Untersuchung eines Rucksack-Klemmstücks als Ersatzteil

**Datum:** 28. Januar 2024

von Jonas Gruner (IP22)

**Einführung:**

Am 28. Januar 2024 wurde ein Rucksack-Klemmstück als Ersatzteil für ein defektes Original hergestellt. Das Klemmstück wurde von mir mithilfe von Inventor konstruiert und als STL-Datei exportiert. Die Fertigung erfolgte durch Herrn Förster unter Verwendung einer Ultimaker-Maschine im FDM-Verfahren mit dem Werkstoff CPE-Copolyester in Weiß.

**Methoden:**

Das Rucksack-Klemmstück wurde mit einer Schichtdicke von 0,1 mm und einem Infill von 30 % hergestellt. Zusätzlich wurde eine wasserlösliche Stützstruktur verwendet. Die Fertigungsdauer betrug etwa 8 Stunden. Herr Förster traf die Entscheidungen zur Materialauswahl und Schichdicke.

**Ergebnisse:**

Beim Einbau des hergestellten Bauteils mussten lediglich die Bohrlöcher neu abgebohrt werden. Das Klemmstück überzeugte durch seine gute Steifigkeit und Stabilität, insbesondere bei erhöhter Belastung.

**Diskussion:**

Die Materialauswahl von CPE-Copolyester und die Schichtdicke von 0,1 mm erwiesen sich als geeignet für die geforderten Anforderungen des Rucksack-Klemmstücks. Die Verwendung einer wasserlöslichen Stützstruktur erleichterte die Nachbearbeitung des Bauteils erheblich.

**Schlussfolgerung:**

Das hergestellte Rucksack-Klemmstück erwies sich als erfolgreicher Ersatz für das defekte Original. Die getroffenen Entscheidungen bezüglich Materialauswahl und Fertigungsparameter führten zu einem zufriedenstellenden Ergebnis.

One Comment

  1. nickel@ba-glauchau.de

    Eine schönes Projekt im Bereich des Rapid Repair. Hoffentlich funktioniert es auch weiterhin gut.

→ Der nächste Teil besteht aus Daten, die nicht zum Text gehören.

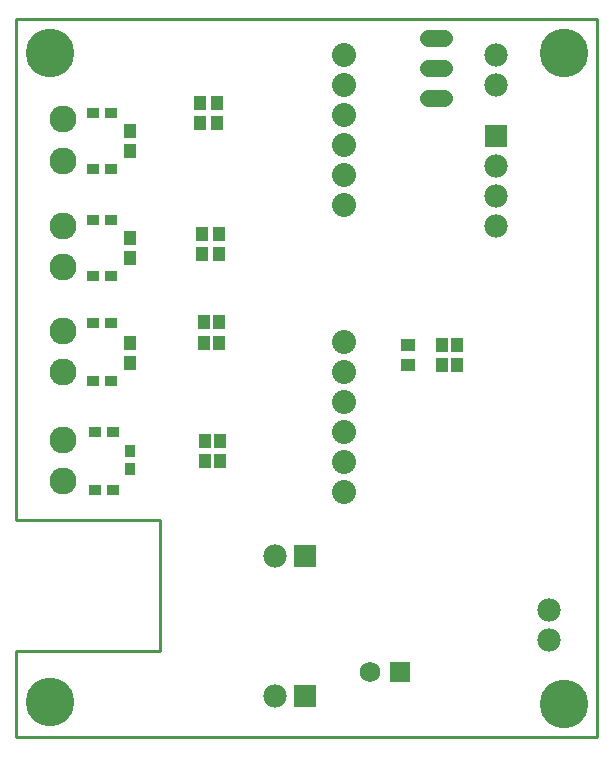
<source format=gbs>
G75*
%MOIN*%
%OFA0B0*%
%FSLAX24Y24*%
%IPPOS*%
%LPD*%
%AMOC8*
5,1,8,0,0,1.08239X$1,22.5*
%
%ADD10C,0.0100*%
%ADD11R,0.0434X0.0473*%
%ADD12C,0.0900*%
%ADD13C,0.0800*%
%ADD14R,0.0394X0.0355*%
%ADD15R,0.0780X0.0780*%
%ADD16C,0.0780*%
%ADD17R,0.0473X0.0434*%
%ADD18C,0.1621*%
%ADD19R,0.0690X0.0690*%
%ADD20C,0.0690*%
%ADD21C,0.0560*%
%ADD22R,0.0355X0.0394*%
D10*
X001993Y000973D02*
X001993Y003848D01*
X006805Y003848D01*
X006805Y008223D01*
X001993Y008223D01*
X001993Y024910D01*
X021368Y024910D01*
X021368Y000973D01*
X001993Y000973D01*
D11*
X008305Y010200D03*
X008805Y010200D03*
X008805Y010870D03*
X008305Y010870D03*
X005805Y013450D03*
X005805Y014120D03*
X008243Y014138D03*
X008743Y014138D03*
X008743Y014807D03*
X008243Y014807D03*
X008180Y017075D03*
X008743Y017075D03*
X008743Y017745D03*
X008180Y017745D03*
X005805Y017620D03*
X005805Y016950D03*
X005805Y020513D03*
X005805Y021182D03*
X008118Y021450D03*
X008680Y021450D03*
X008680Y022120D03*
X008118Y022120D03*
X016180Y014057D03*
X016680Y014057D03*
X016680Y013388D03*
X016180Y013388D03*
D12*
X003555Y013139D03*
X003555Y014517D03*
X003555Y016639D03*
X003555Y018017D03*
X003555Y020201D03*
X003555Y021579D03*
X003555Y010892D03*
X003555Y009514D03*
D13*
X012930Y009160D03*
X012930Y010160D03*
X012930Y011160D03*
X012930Y012160D03*
X012930Y013160D03*
X012930Y014160D03*
X012930Y018723D03*
X012930Y019723D03*
X012930Y020723D03*
X012930Y021723D03*
X012930Y022723D03*
X012930Y023723D03*
D14*
X005168Y021785D03*
X004568Y021785D03*
X004568Y019910D03*
X005168Y019910D03*
X005168Y018223D03*
X004568Y018223D03*
X004568Y016348D03*
X005168Y016348D03*
X005168Y014785D03*
X004568Y014785D03*
X004568Y012848D03*
X005168Y012848D03*
X005230Y011160D03*
X004630Y011160D03*
X004630Y009223D03*
X005230Y009223D03*
D15*
X011618Y007035D03*
X011618Y002348D03*
X017993Y021035D03*
D16*
X017993Y020035D03*
X017993Y019035D03*
X017993Y018035D03*
X017993Y022723D03*
X017993Y023723D03*
X010618Y007035D03*
X010618Y002348D03*
X019743Y004223D03*
X019743Y005223D03*
D17*
X015055Y013388D03*
X015055Y014057D03*
D18*
X020243Y023785D03*
X003118Y023785D03*
X003118Y002160D03*
X020243Y002098D03*
D19*
X014805Y003160D03*
D20*
X013805Y003160D03*
D21*
X015733Y022285D02*
X016253Y022285D01*
X016253Y023285D02*
X015733Y023285D01*
X015733Y024285D02*
X016253Y024285D01*
D22*
X005805Y010523D03*
X005805Y009923D03*
M02*

</source>
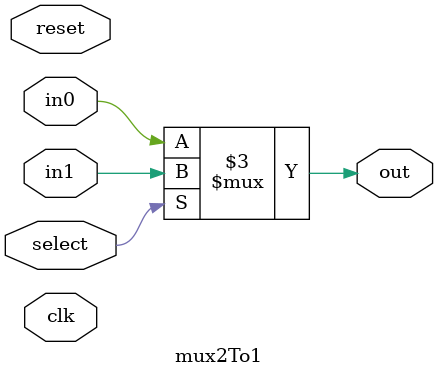
<source format=sv>
/*
EE 469 Lab 3 Project
Designing an ALU
Authors: Andrique Liu, Grant Maiden, Zhengjie Zhu

mux2To1 functions as a 2-to-1 MUX, with an input select that selects
between two inputs to output.
*/
module mux2To1 (clk, reset, select, in0, in1, out);
	input  logic clk, reset; // Clock, reset
	input  logic select;     // Select between two inputs
	input  logic in0, in1;   // Input bits
	
	output logic out;        // Output bit
	
	// Combinational Logic
	// Select output between the two inputs
	always_comb begin
		if (select) begin // If "1" is selected
			out = in1;
		end else begin    // If "0" is selected
			out = in0;
		end
	end
	
endmodule

</source>
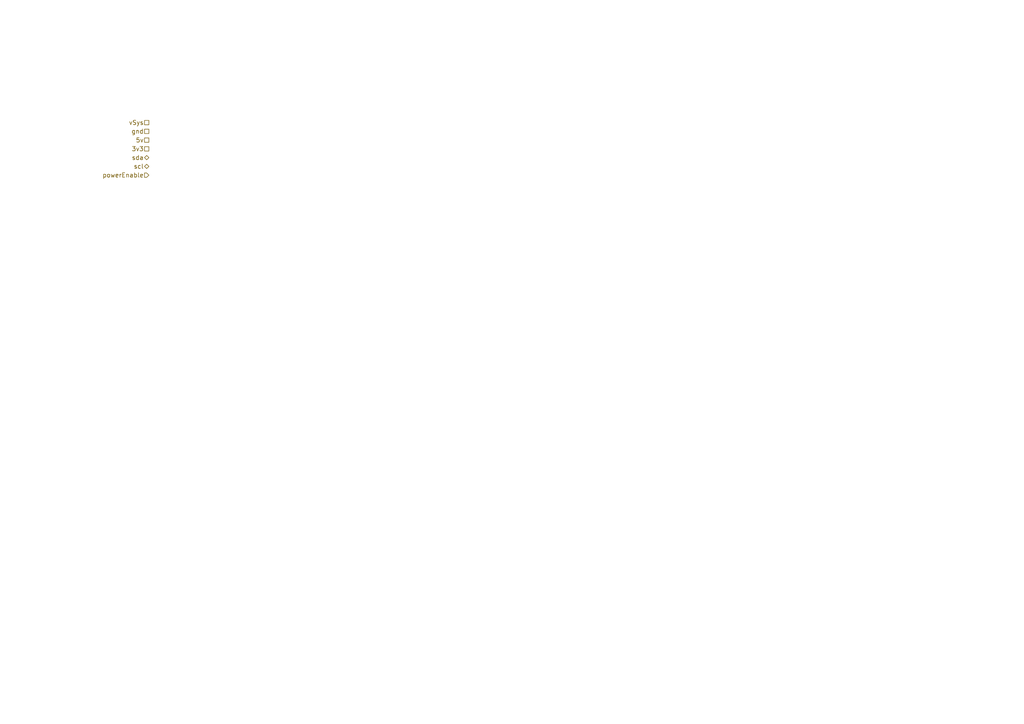
<source format=kicad_sch>
(kicad_sch (version 20230121) (generator eeschema)

  (uuid cffb3b43-839e-4c56-87cc-7b836c66dfbc)

  (paper "A4")

  


  (hierarchical_label "powerEnable" (shape input) (at 43.18 50.8 180) (fields_autoplaced)
    (effects (font (size 1.27 1.27)) (justify right))
    (uuid 06d987bc-b5e8-4a87-b662-581e0c9df605)
  )
  (hierarchical_label "3v3" (shape passive) (at 43.18 43.18 180) (fields_autoplaced)
    (effects (font (size 1.27 1.27)) (justify right))
    (uuid 10b76e1d-8df1-46c8-91f9-608e634d3e2f)
  )
  (hierarchical_label "sda" (shape bidirectional) (at 43.18 45.72 180) (fields_autoplaced)
    (effects (font (size 1.27 1.27)) (justify right))
    (uuid 4212bf51-ebd5-4cbf-9bcc-48512660cc35)
  )
  (hierarchical_label "5v" (shape passive) (at 43.18 40.64 180) (fields_autoplaced)
    (effects (font (size 1.27 1.27)) (justify right))
    (uuid 490a1772-91b2-4420-8f94-3403cb2499e3)
  )
  (hierarchical_label "scl" (shape bidirectional) (at 43.18 48.26 180) (fields_autoplaced)
    (effects (font (size 1.27 1.27)) (justify right))
    (uuid 879ff5ce-c8b4-4894-b24f-f432c893632e)
  )
  (hierarchical_label "gnd" (shape passive) (at 43.18 38.1 180) (fields_autoplaced)
    (effects (font (size 1.27 1.27)) (justify right))
    (uuid ad7142b5-e601-488a-a997-3da91a8c4531)
  )
  (hierarchical_label "vSys" (shape passive) (at 43.18 35.56 180) (fields_autoplaced)
    (effects (font (size 1.27 1.27)) (justify right))
    (uuid c9997743-4245-431e-a5aa-9371e118eb07)
  )
)

</source>
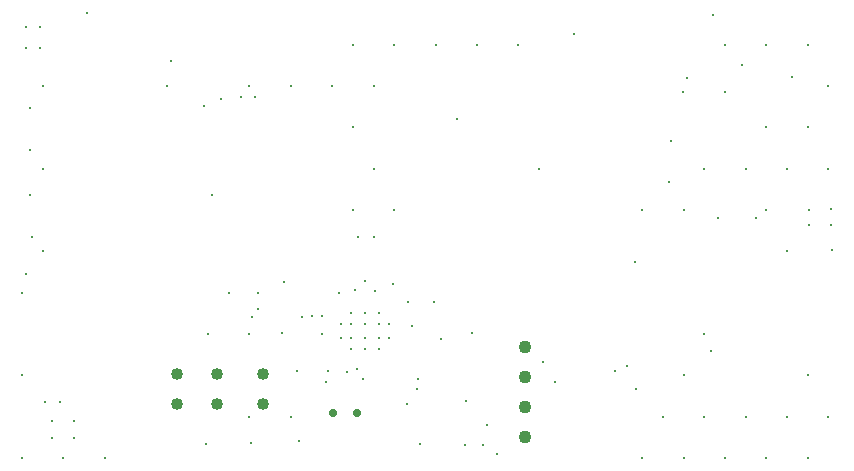
<source format=gbr>
%TF.GenerationSoftware,Altium Limited,Altium Designer,25.4.2 (15)*%
G04 Layer_Color=0*
%FSLAX45Y45*%
%MOMM*%
%TF.SameCoordinates,3CA1961E-9661-47C5-9BAE-CD2B19B8C498*%
%TF.FilePolarity,Positive*%
%TF.FileFunction,Plated,1,4,PTH,Drill*%
%TF.Part,Single*%
G01*
G75*
%TA.AperFunction,ComponentDrill*%
%ADD88C,0.70000*%
%ADD89C,1.02000*%
%ADD90C,1.10000*%
%TA.AperFunction,ViaDrill,NotFilled*%
%ADD91C,0.30000*%
%ADD92C,0.20000*%
D88*
X10681331Y5284549D02*
D03*
X10881331D02*
D03*
D89*
X9360000Y5607000D02*
D03*
Y5353000D02*
D03*
X10085450Y5354764D02*
D03*
Y5608764D02*
D03*
X9700000Y5353000D02*
D03*
Y5607000D02*
D03*
D90*
X12306300Y5588000D02*
D03*
Y5842000D02*
D03*
Y5334000D02*
D03*
Y5080000D02*
D03*
D91*
X14700003Y8400001D02*
D03*
X14875003Y8050001D02*
D03*
X14700003Y7700001D02*
D03*
X14875003Y7350001D02*
D03*
X14700003Y5600001D02*
D03*
X14875003Y5250001D02*
D03*
X14700003Y4900001D02*
D03*
X14350003Y8400001D02*
D03*
Y7700001D02*
D03*
X14525002Y7350001D02*
D03*
X14350003Y7000001D02*
D03*
X14525002Y6650001D02*
D03*
Y5250001D02*
D03*
X14350003Y4900001D02*
D03*
X14000002Y8400001D02*
D03*
X14175002Y7350001D02*
D03*
Y5250001D02*
D03*
X14000002Y4900001D02*
D03*
X13825002Y7350001D02*
D03*
X13650002Y7000001D02*
D03*
X13825002Y5950001D02*
D03*
X13650002Y5600001D02*
D03*
X13825002Y5250001D02*
D03*
X13650002Y4900001D02*
D03*
X13300002Y7000001D02*
D03*
X13475002Y5250001D02*
D03*
X13300002Y4900001D02*
D03*
X12250002Y8400001D02*
D03*
X12425002Y7350001D02*
D03*
X11900002Y8400001D02*
D03*
X11550002D02*
D03*
X11200002D02*
D03*
Y7000001D02*
D03*
X10850002Y8400001D02*
D03*
X11025002Y8050001D02*
D03*
X10850002Y7700001D02*
D03*
X11025002Y7350001D02*
D03*
X10850002Y7000001D02*
D03*
X10675002Y8050001D02*
D03*
X10325002D02*
D03*
Y5250001D02*
D03*
X9975002Y8050001D02*
D03*
X9800002Y6300001D02*
D03*
X9975002Y5950001D02*
D03*
Y5250001D02*
D03*
X9625002Y5950001D02*
D03*
X9275002Y8050001D02*
D03*
X8750002Y4900001D02*
D03*
X8400001D02*
D03*
X8225001Y8050001D02*
D03*
Y7350001D02*
D03*
Y6650001D02*
D03*
X8050001Y6300001D02*
D03*
Y5600001D02*
D03*
Y4900001D02*
D03*
X11420000Y5020000D02*
D03*
X11810000Y5380000D02*
D03*
X10374359Y5633536D02*
D03*
X10890000Y6770000D02*
D03*
X11030000D02*
D03*
X13250000Y5480000D02*
D03*
X14910001Y6660000D02*
D03*
X14260001Y6930000D02*
D03*
X13939999D02*
D03*
X13539999Y7580000D02*
D03*
X13530000Y7240000D02*
D03*
X13680000Y8120000D02*
D03*
X14570000Y8130000D02*
D03*
X13900000Y8650000D02*
D03*
X10020000Y7960000D02*
D03*
X9900000D02*
D03*
X8120000Y7860000D02*
D03*
Y7510000D02*
D03*
Y7130000D02*
D03*
X8130000Y6770000D02*
D03*
X8080000Y6460000D02*
D03*
X8240000Y5370000D02*
D03*
X8370000D02*
D03*
X10252790Y5954410D02*
D03*
X10050000Y6160000D02*
D03*
Y6300000D02*
D03*
X13641495Y8000589D02*
D03*
X11040092Y6311323D02*
D03*
X14900000Y6870000D02*
D03*
X14710001D02*
D03*
Y7000000D02*
D03*
X14900000Y7010000D02*
D03*
X8490000Y5070000D02*
D03*
X8300000D02*
D03*
Y5210000D02*
D03*
X8490000D02*
D03*
X10950000Y6400000D02*
D03*
X11390000Y5480000D02*
D03*
X10504046Y6101306D02*
D03*
X9590000Y7880000D02*
D03*
X9730800Y7939200D02*
D03*
X9657700Y7130000D02*
D03*
X10270000Y6390000D02*
D03*
X10870000Y6320000D02*
D03*
X10728860Y6295458D02*
D03*
X11540000Y6220000D02*
D03*
X11320000D02*
D03*
X11190000Y6370000D02*
D03*
X11730000Y7770000D02*
D03*
X10420000Y6090000D02*
D03*
X10940000Y5570000D02*
D03*
X10881801Y5652755D02*
D03*
X10640000Y5640000D02*
D03*
X10800000Y5630000D02*
D03*
X10620000Y5540000D02*
D03*
X13880000Y5810000D02*
D03*
X13239999Y6560000D02*
D03*
X11860000Y5960000D02*
D03*
X12460000Y5710000D02*
D03*
X11600000Y5910000D02*
D03*
X11350000Y6020000D02*
D03*
X13170000Y5680000D02*
D03*
X13070000Y5640000D02*
D03*
X12563289Y5541482D02*
D03*
X11990000Y5180000D02*
D03*
X11800000Y5010000D02*
D03*
X11950000D02*
D03*
X10590000Y6102900D02*
D03*
X10591186Y5946113D02*
D03*
X10000000Y6090000D02*
D03*
X14000000Y8000000D02*
D03*
X14147267Y8231124D02*
D03*
X9310000Y8260000D02*
D03*
X8595933Y8670505D02*
D03*
X8200000Y8370000D02*
D03*
X8080000D02*
D03*
X8200000Y8550000D02*
D03*
X8080000D02*
D03*
X11310000Y5360000D02*
D03*
X11400000Y5570000D02*
D03*
X12070000Y4930000D02*
D03*
X10390000Y5040000D02*
D03*
X9990000Y5030000D02*
D03*
X9610000Y5020000D02*
D03*
X12720000Y8490000D02*
D03*
D92*
X11158800Y6036700D02*
D03*
Y5913700D02*
D03*
X10748801Y6036700D02*
D03*
Y5913700D02*
D03*
X10953801Y6036700D02*
D03*
Y5913700D02*
D03*
X11069801Y6036700D02*
D03*
Y5913700D02*
D03*
X10837801Y6036700D02*
D03*
Y5913700D02*
D03*
Y6130200D02*
D03*
Y5820200D02*
D03*
X11069801Y6130200D02*
D03*
Y5820200D02*
D03*
X10953801Y6130200D02*
D03*
Y5820200D02*
D03*
%TF.MD5,259f1ccc9e03a3eabe896792e80cb57c*%
M02*

</source>
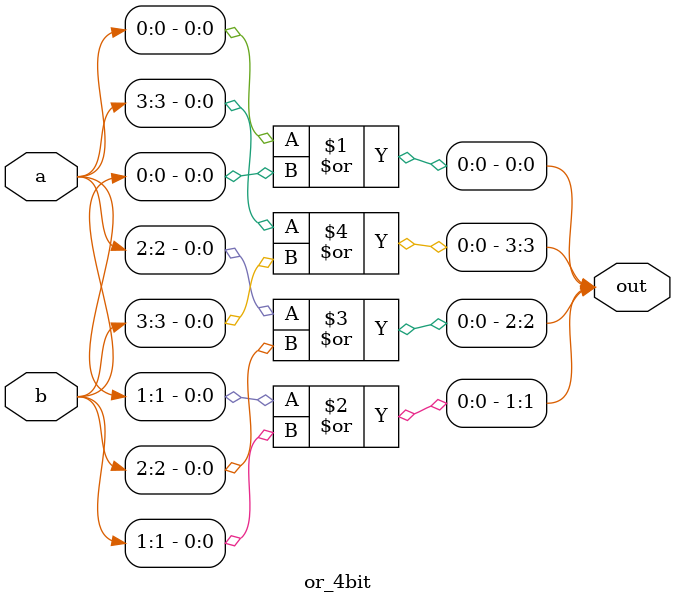
<source format=v>
module or_4bit(output [3:0] out , input [3:0] a , input [3:0] b );
	or(out[0] , a[0] , b[0]);
	or(out[1] , a[1] , b[1]);
	or(out[2] , a[2] , b[2]);
	or(out[3], a[3] , b[3]);
endmodule

</source>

    Ein Hinweis. Das Verfahren – von Ihnen FDM genannt – sollten wir immer als FFF-Verfahren (Fused Filament Fabrication) bezeichnen. FDM ist ein geschützter Name für die Stratasys-Geräte.

    Besonders gut gefällt mir Ihre Berichtsgliederung, die der einer wissenschaftlichen Ingenieursarbeit entspricht.